Cannabis use 'heightens risk of psychosis'
1 December 2004 , AMSTERDAM — Youths who frequently use cannabis before the age of 16 face a much greater risk of psychotic symptoms later in life than those who use the drug at a later age, Dutch research indicated Wednesday.
1 December 2004
AMSTERDAM — Youths who frequently use cannabis before the age of 16 face a much greater risk of psychotic symptoms later in life than those who use the drug at a later age, Dutch research indicated Wednesday.
The research conducted by Maastricht University and published in the British Medical Journal also indicated that the risk was much higher in youths who were already genetically vulnerable to developing a psychosis.

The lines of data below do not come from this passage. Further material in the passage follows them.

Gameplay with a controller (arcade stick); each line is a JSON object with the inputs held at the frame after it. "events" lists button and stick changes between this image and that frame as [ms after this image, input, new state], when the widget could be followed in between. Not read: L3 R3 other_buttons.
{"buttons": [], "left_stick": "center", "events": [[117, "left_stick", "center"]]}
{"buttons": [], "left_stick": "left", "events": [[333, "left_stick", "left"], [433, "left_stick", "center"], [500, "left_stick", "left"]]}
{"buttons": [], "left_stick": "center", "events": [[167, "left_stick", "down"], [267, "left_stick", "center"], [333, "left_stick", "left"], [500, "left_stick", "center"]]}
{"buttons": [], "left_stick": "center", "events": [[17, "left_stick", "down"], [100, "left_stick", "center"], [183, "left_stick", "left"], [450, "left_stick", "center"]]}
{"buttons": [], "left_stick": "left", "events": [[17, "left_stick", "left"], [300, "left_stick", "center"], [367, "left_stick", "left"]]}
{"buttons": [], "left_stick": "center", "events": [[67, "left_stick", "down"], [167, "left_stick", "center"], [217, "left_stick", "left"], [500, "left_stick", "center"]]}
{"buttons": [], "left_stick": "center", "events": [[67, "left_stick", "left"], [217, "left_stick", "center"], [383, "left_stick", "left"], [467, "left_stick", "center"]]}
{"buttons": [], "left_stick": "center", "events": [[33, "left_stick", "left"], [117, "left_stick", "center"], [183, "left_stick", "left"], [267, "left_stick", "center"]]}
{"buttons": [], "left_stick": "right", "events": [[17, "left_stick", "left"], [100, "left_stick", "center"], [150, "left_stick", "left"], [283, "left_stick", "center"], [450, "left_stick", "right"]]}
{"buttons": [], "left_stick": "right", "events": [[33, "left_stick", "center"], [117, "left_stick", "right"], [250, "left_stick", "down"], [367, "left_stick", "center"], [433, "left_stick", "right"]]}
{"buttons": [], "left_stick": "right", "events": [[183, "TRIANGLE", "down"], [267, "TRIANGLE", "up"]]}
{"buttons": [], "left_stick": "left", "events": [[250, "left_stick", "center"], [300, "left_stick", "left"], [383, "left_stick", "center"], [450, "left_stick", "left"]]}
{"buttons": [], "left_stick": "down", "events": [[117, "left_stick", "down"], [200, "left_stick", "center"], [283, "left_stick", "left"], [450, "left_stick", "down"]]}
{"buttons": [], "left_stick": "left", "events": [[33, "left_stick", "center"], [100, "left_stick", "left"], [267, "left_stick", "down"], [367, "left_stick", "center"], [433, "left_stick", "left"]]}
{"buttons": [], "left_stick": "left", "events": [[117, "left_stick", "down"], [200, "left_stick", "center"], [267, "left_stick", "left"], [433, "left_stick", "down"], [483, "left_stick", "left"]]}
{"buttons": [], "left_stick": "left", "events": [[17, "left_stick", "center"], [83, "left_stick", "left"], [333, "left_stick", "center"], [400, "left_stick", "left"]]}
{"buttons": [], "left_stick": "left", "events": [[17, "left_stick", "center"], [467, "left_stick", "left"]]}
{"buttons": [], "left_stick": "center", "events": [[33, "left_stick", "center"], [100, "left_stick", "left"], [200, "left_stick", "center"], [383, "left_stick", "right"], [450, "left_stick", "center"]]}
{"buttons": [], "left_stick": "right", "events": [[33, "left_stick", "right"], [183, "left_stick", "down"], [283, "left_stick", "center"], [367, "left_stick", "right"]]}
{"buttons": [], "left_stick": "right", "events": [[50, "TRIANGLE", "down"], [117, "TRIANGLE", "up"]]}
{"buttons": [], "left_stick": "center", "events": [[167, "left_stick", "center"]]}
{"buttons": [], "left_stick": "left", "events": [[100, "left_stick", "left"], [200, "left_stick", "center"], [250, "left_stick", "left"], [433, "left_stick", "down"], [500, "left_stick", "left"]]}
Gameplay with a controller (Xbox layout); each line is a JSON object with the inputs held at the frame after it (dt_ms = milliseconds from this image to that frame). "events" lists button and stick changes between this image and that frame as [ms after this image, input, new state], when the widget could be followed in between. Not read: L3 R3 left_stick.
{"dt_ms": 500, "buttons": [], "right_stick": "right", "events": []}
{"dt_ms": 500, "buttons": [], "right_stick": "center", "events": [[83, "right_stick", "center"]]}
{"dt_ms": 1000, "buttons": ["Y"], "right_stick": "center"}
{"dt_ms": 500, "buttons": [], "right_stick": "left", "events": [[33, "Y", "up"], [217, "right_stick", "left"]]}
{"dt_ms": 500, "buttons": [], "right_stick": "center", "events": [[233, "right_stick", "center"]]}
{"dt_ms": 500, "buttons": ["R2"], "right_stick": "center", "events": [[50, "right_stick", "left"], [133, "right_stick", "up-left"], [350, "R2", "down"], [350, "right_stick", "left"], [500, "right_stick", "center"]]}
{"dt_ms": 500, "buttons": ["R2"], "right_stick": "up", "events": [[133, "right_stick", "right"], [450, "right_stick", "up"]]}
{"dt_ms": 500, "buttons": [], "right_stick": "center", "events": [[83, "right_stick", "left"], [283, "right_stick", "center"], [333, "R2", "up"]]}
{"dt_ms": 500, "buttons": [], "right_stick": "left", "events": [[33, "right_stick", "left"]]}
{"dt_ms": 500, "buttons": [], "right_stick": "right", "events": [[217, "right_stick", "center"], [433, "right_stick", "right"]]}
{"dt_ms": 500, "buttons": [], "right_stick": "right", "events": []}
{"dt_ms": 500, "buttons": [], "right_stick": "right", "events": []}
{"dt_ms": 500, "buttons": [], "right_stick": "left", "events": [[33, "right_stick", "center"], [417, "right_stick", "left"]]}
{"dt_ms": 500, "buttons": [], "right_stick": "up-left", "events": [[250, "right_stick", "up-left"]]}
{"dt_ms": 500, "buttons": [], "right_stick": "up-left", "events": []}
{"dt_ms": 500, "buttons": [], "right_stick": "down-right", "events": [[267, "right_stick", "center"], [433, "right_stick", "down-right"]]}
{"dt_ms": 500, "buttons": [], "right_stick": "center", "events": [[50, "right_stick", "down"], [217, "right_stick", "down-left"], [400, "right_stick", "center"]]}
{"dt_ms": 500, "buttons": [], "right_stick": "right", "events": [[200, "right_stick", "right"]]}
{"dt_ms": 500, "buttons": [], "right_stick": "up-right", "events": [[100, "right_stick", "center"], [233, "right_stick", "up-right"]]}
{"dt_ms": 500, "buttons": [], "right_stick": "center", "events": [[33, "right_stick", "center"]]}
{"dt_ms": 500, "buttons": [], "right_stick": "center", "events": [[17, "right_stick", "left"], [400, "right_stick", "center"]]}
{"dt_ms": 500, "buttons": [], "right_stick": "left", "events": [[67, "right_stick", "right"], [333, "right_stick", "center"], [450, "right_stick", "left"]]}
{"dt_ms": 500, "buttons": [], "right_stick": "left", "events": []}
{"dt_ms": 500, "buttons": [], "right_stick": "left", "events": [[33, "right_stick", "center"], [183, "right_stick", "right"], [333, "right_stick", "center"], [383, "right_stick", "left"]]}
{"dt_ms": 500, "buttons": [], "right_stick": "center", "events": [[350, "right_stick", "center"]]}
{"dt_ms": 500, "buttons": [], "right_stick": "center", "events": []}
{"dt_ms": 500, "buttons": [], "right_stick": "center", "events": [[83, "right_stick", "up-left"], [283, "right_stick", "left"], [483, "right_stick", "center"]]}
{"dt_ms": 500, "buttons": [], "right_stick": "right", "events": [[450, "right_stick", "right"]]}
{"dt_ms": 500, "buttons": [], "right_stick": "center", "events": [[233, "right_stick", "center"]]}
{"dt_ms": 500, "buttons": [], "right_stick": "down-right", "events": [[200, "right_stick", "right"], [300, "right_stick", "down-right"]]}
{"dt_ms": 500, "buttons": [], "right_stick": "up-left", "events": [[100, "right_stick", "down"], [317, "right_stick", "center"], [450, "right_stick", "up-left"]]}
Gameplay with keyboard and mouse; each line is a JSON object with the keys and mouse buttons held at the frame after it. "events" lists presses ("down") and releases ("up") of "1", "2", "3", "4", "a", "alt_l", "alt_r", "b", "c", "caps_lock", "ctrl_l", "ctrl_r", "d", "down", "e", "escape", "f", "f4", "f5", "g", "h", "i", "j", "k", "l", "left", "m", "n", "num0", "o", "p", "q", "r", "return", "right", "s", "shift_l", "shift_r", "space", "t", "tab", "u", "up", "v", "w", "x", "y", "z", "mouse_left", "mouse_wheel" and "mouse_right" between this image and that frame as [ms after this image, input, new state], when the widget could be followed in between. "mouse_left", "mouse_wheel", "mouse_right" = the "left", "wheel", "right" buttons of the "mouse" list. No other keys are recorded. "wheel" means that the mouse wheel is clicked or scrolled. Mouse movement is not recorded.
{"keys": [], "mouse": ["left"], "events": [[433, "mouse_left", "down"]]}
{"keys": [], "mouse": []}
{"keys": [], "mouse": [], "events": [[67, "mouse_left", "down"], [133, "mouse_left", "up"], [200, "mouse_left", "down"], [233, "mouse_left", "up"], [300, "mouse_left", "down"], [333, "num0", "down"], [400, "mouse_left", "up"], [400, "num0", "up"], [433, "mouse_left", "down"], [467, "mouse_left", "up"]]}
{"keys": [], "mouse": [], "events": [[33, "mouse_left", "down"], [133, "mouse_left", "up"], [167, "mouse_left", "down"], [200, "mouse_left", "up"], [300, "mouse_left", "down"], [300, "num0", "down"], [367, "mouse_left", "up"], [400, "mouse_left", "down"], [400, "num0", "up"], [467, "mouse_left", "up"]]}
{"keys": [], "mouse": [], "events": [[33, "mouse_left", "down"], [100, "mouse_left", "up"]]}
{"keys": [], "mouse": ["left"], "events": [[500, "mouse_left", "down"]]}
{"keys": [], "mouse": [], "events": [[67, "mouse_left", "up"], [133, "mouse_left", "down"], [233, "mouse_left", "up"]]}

Earlier research had found a link between cannabis use and psychotic problems, but the latest research indicates that not everyone is equally vulnerable for psychiatric problems at a later age.
It is thought that cannabis disrupts the balance of the key mood chemical dopamine in the brain and lead Maastricht researcher Professor Jim van Os urged vulnerable youths to stay away from the drug, BBC reported.
Adjusting for social and economic status and the use of other drugs, tobacco, and alcohol, the researchers found cannabis use moderately increased the risk of psychotic symptoms. But those with a genetic vulnerability for a psychosis were much more at risk.